Thursday, February 09, 2006

What do nurses really do?

From medscape:
"What do nurses do? They save lives, prevent complications,prevent suffering and save money.
So why do nurses have such a hard time explaining such compelling facts and acts?
It is because they have been educated and socialized to focus on their virtues rather than their knowledge and their concrete everyday practice."
"They've been taught to wear their hearts and not their brains on their sleeves as they memorize and then rehearse the virtue script of modern nursing"

"Although many studies, conducted by nursing, medical, and public health researchers, have documented the links between nursing care and lower rates of nosocomial infections, falls, pressure ulcers, deep vein thrombosis, pulmonary embolism, and deaths, most promotional campaigns and many stories nurses themselves tell about their work ignore these data."

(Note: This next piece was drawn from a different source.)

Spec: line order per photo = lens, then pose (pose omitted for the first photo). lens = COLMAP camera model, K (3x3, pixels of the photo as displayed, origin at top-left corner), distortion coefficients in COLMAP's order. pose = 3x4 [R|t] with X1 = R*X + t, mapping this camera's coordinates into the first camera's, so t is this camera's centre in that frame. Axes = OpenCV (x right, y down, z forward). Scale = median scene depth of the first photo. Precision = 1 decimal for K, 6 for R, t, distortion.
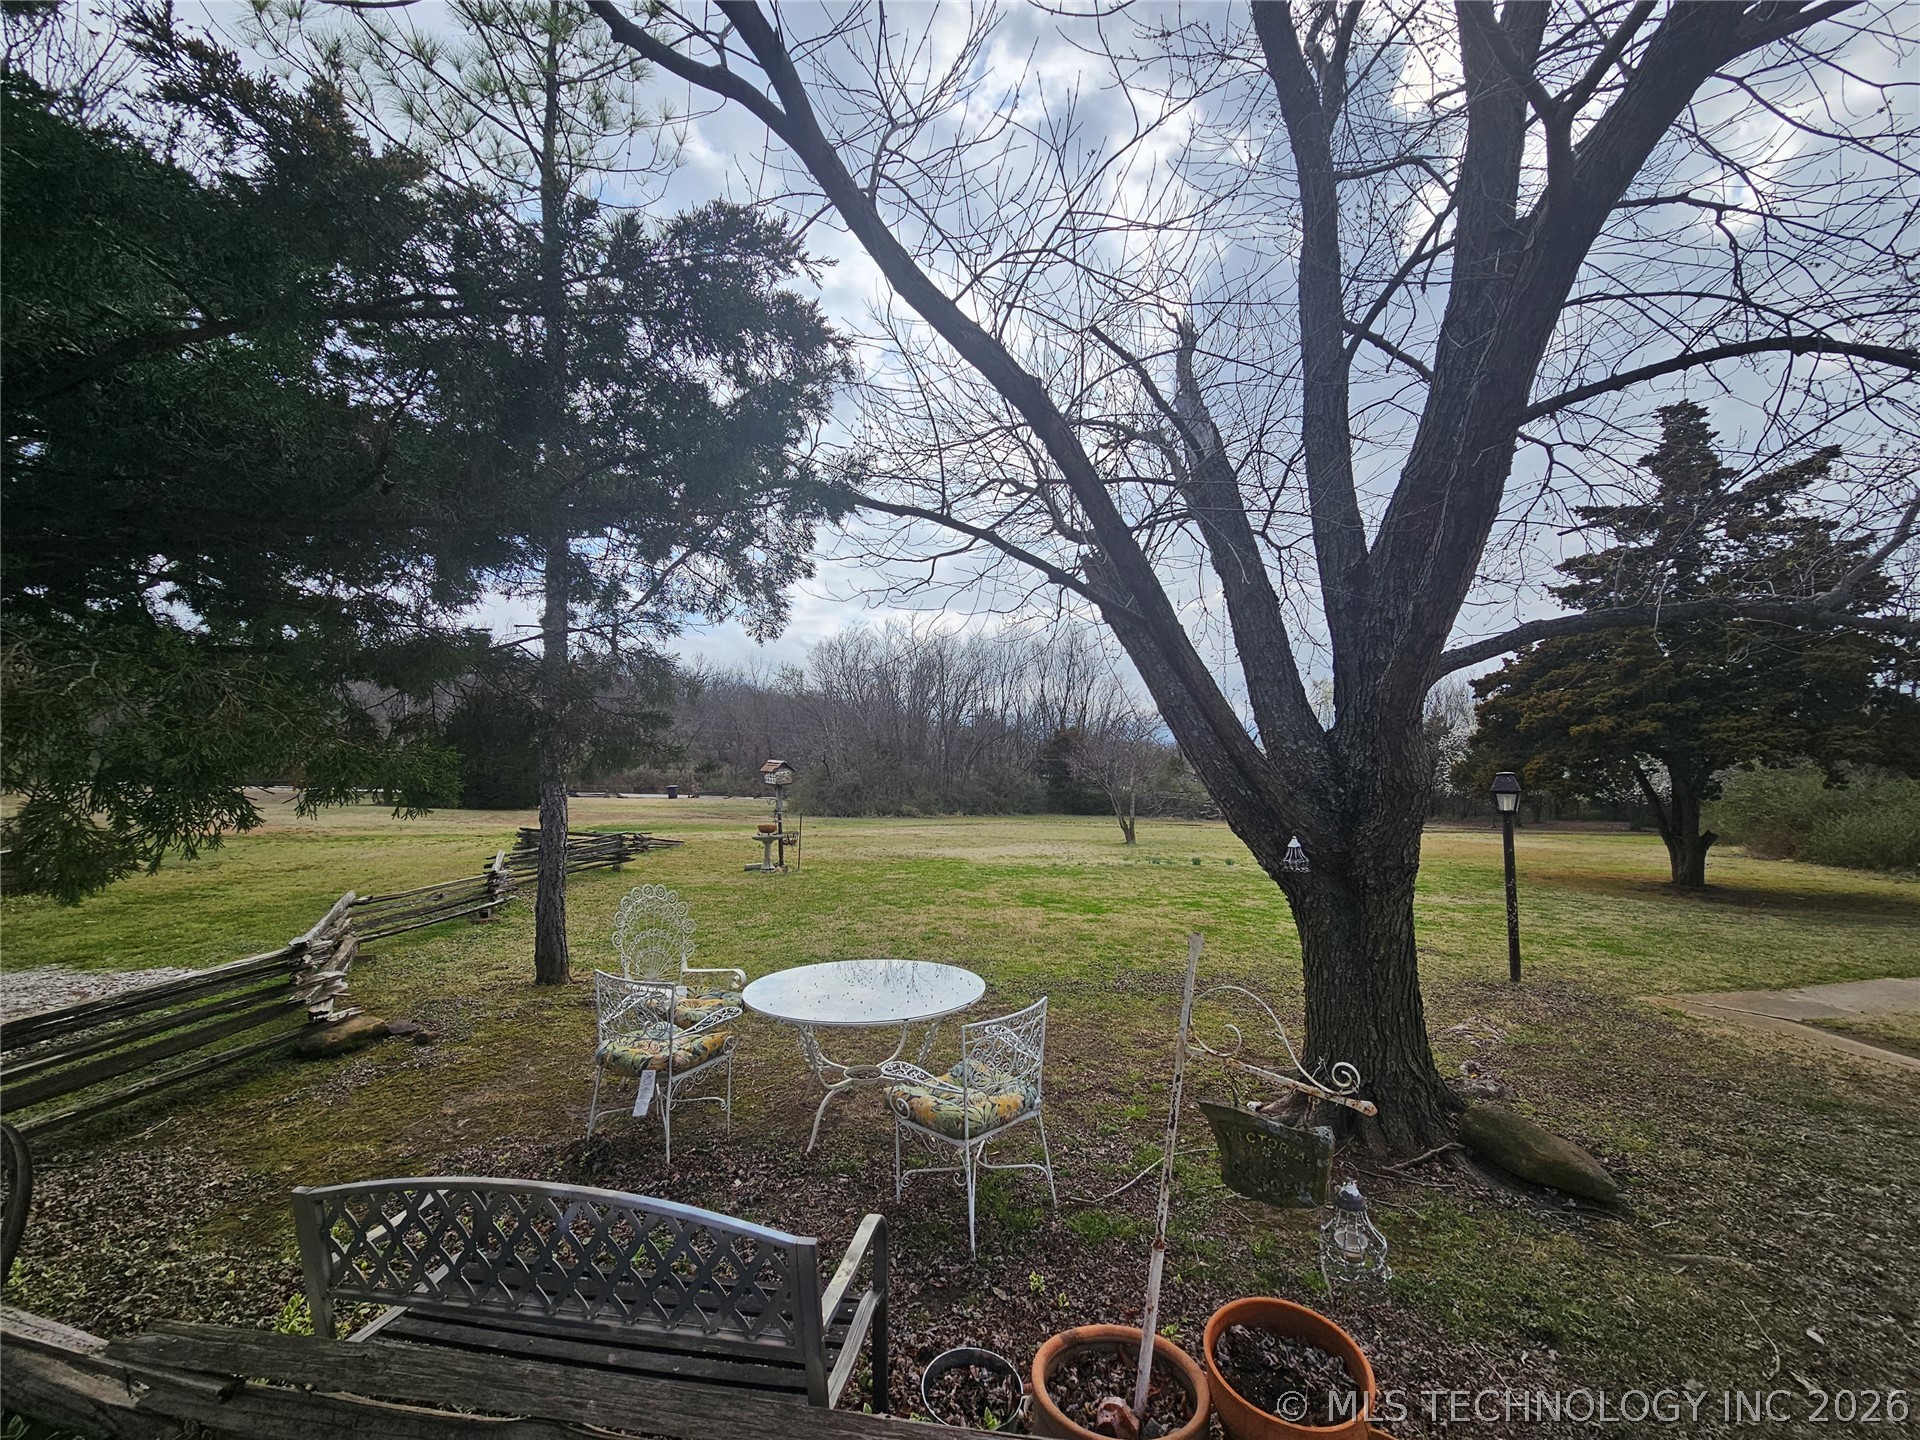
lens RADIAL K [[771.4, 0, 960.0], [0, 771.4, 720.0], [0, 0, 1]] dist [-0.000170, 0.000006]
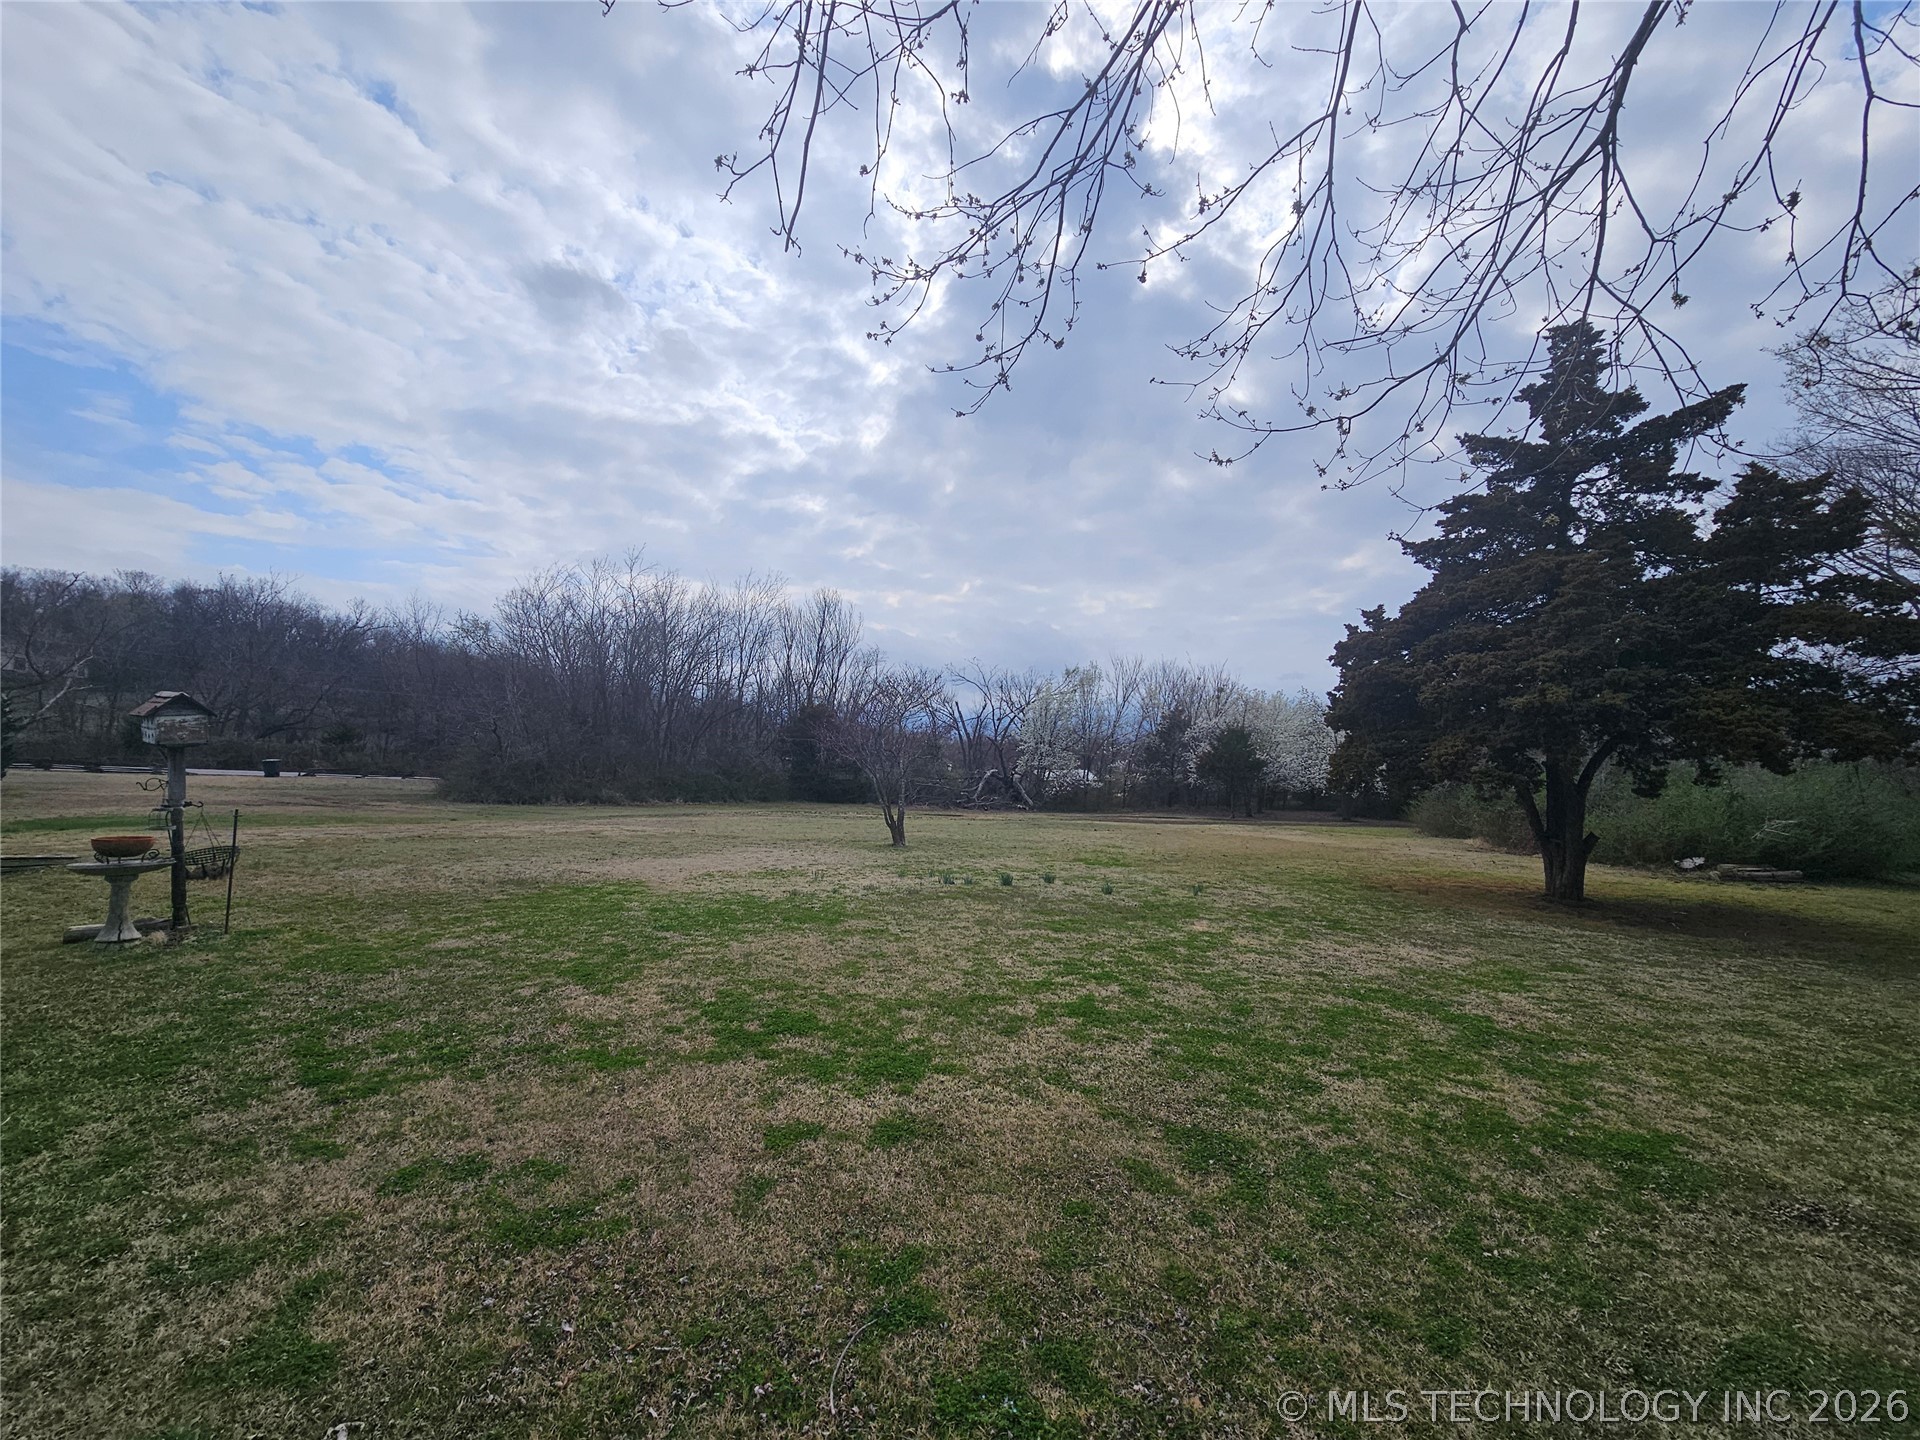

"Instead, nurses focus on their honesty and trustworthiness, their holism and humanism, their compassion, and their caring. The problem is that when they focus on caring, they often sentimentalize and trivialize the complex skills they must acquire through education and experience. They often fail to explain that caring is a learned skill and not simply a result of hormones or individual inclination. After all, knowing when to talk to a patient about a difficult issue, when to provide sensitive information, when to move in close to hold a hand or move away at a respectful distance all are complex decisions a nurse makes. To make these decisions, nurses use equally complex skills and knowledge they have mastered. But all too often nurses make these skills and knowledge invisible or describe nursing practice in terms that are far too limited."

"Nurses are still talking about themselves -- or allowing themselves to be talked about -- in the most highly gendered, almost religious terms and allowing themselves to be portrayed with the most highly gendered, almost religious images. Indeed, as Nelson and I argue, with the best intentions in the world, many modern nursing organizations and nurses reproduce and reinforce traditional images of nursing as self-sacrificing, devotional, altruistic, anonymous, and silent work.[1] Just think of one of the jingles in the recent Johnson & Johnson image campaign:

You're always there when someone needs you
You work your magic quietly
You're not in it for the glory
The care you give comes naturally.

"Here is what I think nurses do. Using their considerable knowledge, they protect patients from the risks and consequences of illness, disability, and infirmity, as well as from the risks and consequences of the treatment of illness. They also protect patients from the risks that occur when illness and vulnerability make it difficult, impossible, or even lethal for patients to perform the activities of daily living -- ordinary acts like breathing, turning, going to the toilet, coughing, or swallowing.

Even the most emotional work nurses do is a form of rescue. When nurses construct a relationship with patients or their families, they are rescuing patients from social isolation, terror, or the stigma of illness or helping family members cope with their loved ones' illnesses."

Topics in Advanced Practice Nursing eJournal. 2006;6(1) ©2006 Medscape



So that is what nurses do. Yes it is true we sentimentalize our jobs but I think we do it because it gives us POWER. Nursing on the whole is a powerless profession.
We take orders from doctors, we take orders from patients and family and we take orders from management. We don't get to give any orders to anyone but housekeeping and hell, they don't listen to us.
By talking about how much care we provide and notice that a nursing action is always called providing care we promote the image of the gently smiling, handholding sweet little thing. People LIKE nice people, people respect the image.
Using and manipulating the image is what creates a form of power currency that gives us room to work, room to offer suggestions to the health care team.
I believe if nursing drops the pretense doctors would relegate us from the backseat into the trunk. I know some nurses and I am one of them who are not nice handholders, we are agressive tenancious advocates for our patients and we pay for it. Doctors will fight us every step because we are not deferential enough.
I respect the author of this paper , they want a change but change can only come when all the members of the health care team are on board.
Patients have an entirely different agenda, they want health care, they want to be cared for by compassionate professionals.
If I spent any time telling my patients hey! I am a smart,well educated , highly skilled professional they would nod and say hey!Get me a drink of water and some pain medication nurse.

Intellectually I am sure patients will feel better knowing we are highly skilled but the bottom line with patients is how quickly and kindly they are they cared for. They expect their nurse to be nice to them, to show kindness at every step even if they are angry,belligerent,violent,foul mouthed and hysterical.
You want to shock a patient? Tell them they have to treat their nurse with respect.
It nevers occurs to them that the person caring for them has any feelings at all.

I think the goal should be to educate the public on respect for health care providers.
Respect for them as living human beings, once they get that maybe we can slowly introduce the idea that nurses are highly skilled, highly educated professionals.

Baby steps here people!


Nursing is a cool job but there are limitations to it and knowing that is education.